* _TASK A_
Arrange the stretch of rows from the first one through the line containing "building: (216, 241)" as a numbered list, with blank lines dropped and the pictures left out.

* START TEXT SEGMENT *

Adding Syscalls To FreeBSD

The process of adding syscalls to FreeBSD has slowly grown more complex over the years. New features such as audit have added extra fields to the syscalls.master files, symbol versioning added another file to edit in src/lib/libc, and 32-bit compatibility for 64-bit versions requires two declarations of each syscall and translation of some arguments.

NOTE WELL: Adding new syscalls is not to be done lightly. Once we have shipped a syscall in a release, we are generally stuck with it or at least with something that implements the same interface forever. When in doubt, request and obtain review from senior developers!

WARNING: Incorrectly implemented system calls may present serious risks to system stability and security. This document does not address many issues that must be considered when adding any new kernel interface and should not be considered complete.

BSDCan 2022 Guide

Consider watching So you want to add a system call by Brooks Davis for an extensive guide on adding FreeBSD syscalls in 2022. Much of this material is also presented as a paper at AsiaBSDCon 2023 so-you-want-to-add-a-system-call.pdf

Differences from the Guide

In FreeBSD 15 or later symbols are now defined in sys/lib/libsys/Symbol.sys.map. The _ and __sys_ prefixed symbols are now exported automatically.

Registering a syscall

Syscalls are declared in sys/kern/syscalls.master with entries like:

485     AUE_NULL        STD {
                int cpuset_setid(
                    cpuwhich_t which,
                    id_t id,
                    cpusetid_t setid
                );
        }

The format of this line is documented at the top of the file. In general, all new syscalls should be of type STD or NOSTD. The function declaration part contains the prototype of the syscall as seen from userspace. This prototype must also be declared somewhere so userland code can call it, typically in a header under sys/sys/. In this case, it is declared in sys/sys/cpuset.h.

After adding an entry to sys/kern/syscalls.master, you must regenerate the generated files in sys/kern and sys/sys:

$ make sysent
make -C /usr/src/sys/kern sysent
/usr/libexec/flua /usr/src/sys/tools/makesyscalls.lua syscalls.master
make -C /usr/src/sys/compat/freebsd32 sysent
/usr/libexec/flua /usr/src/sys/tools/makesyscalls.lua syscalls.master syscalls.conf
...

* END TEXT SEGMENT *
* START DATASET EXCERPTS *

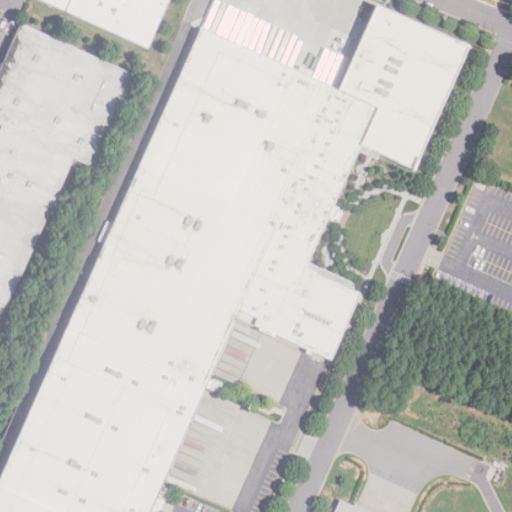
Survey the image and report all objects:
road: (3, 1)
road: (332, 6)
road: (481, 12)
building: (116, 15)
building: (117, 16)
building: (400, 80)
building: (45, 135)
building: (46, 137)
road: (499, 205)
road: (100, 227)
road: (471, 233)
building: (216, 241)
road: (491, 243)
road: (463, 270)
road: (405, 273)
building: (191, 278)
road: (271, 451)
road: (426, 457)
building: (339, 508)
building: (349, 508)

* END DATASET EXCERPTS *

* _TASK B_
Pick up the guide on adding syscalls to FreeBSD where it stops and continue it.

* _FINAL RESULT A_
1. Survey the image and report all objects:
2. road: (3, 1)
3. road: (332, 6)
4. road: (481, 12)
5. building: (116, 15)
6. building: (117, 16)
7. building: (400, 80)
8. building: (45, 135)
9. building: (46, 137)
10. road: (499, 205)
11. road: (100, 227)
12. road: (471, 233)
13. building: (216, 241)

* _FINAL RESULT B_
Implementing a syscall

The actual system calls of type STD are implemented by a function with a prototype of the form:

/* XXX: Padding members removed for clarity.  See sysproto.h for details. */
struct cpuset_setid_args {
        cpuwhich_t which;
        id_t id;
        cpusetid_t setid;
};
/* XXX: variable names below are typical, but are not defined in sysproto.h. */
int     cpuset_setid(struct thread *td, struct cpuset_setid_args *uap);

The return value of this function becomes the value of errno in userspace and if non-zero the userspace function returns -1. Explicit return value can be set in td->td_retval[0]. In the cpuset_setid case, this function resides in sys/kern/kern_cpuset.c.

Auditing

Security event auditing allows fine-grained logging of security-relevant events in the operating system, and is described by the CAPP common criteria protection profile. Detailed information on configuring audit can be found in the FreeBSD Handbook http://www.freebsd.org/doc/en_US.ISO8859-1/books/handbook/audit.html, and an implementation paper can be found on the TrustedBSD website http://www.TrustedBSD.org/.

Most system calls are considered security-relevant, as they frequently involve access control checks, communication between processes, or system configuration, and therefore almost all system calls will be audited. You can find more detailed information on the AddingAuditEvents page. Please do not forget to add appropriate auditing to your new system call, be it a native call or a compat one!

Please e-mail the trustedbsd-audit mailing list, or RobertWatson, if you require help. The audit event identifier space is managed by the OpenBSM project, and you will need to request assignment of a new identifier if an existing one isn't a good match.

Capsicum

If the new syscall is safe for use in Capsicum capability mode, add it to sys/kern/capabilities.conf. Safe syscalls must not provide access to global namespaces such as the process ID namespace or the filesystem namespace (*at calls relative to a directory are OK), and must check capability rights when using file descriptors.

Userspace considerations

In addition to adding the syscall to the kernel's table the symbol must be added to the symbol map in libc. This is done by adding entries to sys/lib/libsys/Symbol.sys.map (in FreeBSD 14 or less src/lib/libc/sys/Symbol.map). Each syscall results in three symbols. In the example of cpuset_setid, they are cpuset_setid, _cpuset_setid, and __sys_cpuset_setid. The plain cpuset_setid symbol must be added to the most recent namespace map (which is currently FBSD_1.8 for new syscalls introduced in 15.0-CURRENT but can change later) as per http://people.freebsd.org/~deischen/symver/freebsd_versioning.txt. The _cpuset_setid and __sys_cpuset_setid symbols other two are only for internal use and should not be in Symbol.map unless libthr (or some other core library) needs them. If they are added, place them in the FBSDprivate_1.0 map.

Add syscall prototype to the user-visible portion of appropriate header, hiding it under the proper visibility check. For instance, a non-standard syscall prototype typically needs #if __BSD_VISIBLE/#endif visibility control.

Add man page for the syscall, at lib/libc/sys/YOURSYSCALL.2, and connect it to the build in lib/libc/sys/Makefile.inc.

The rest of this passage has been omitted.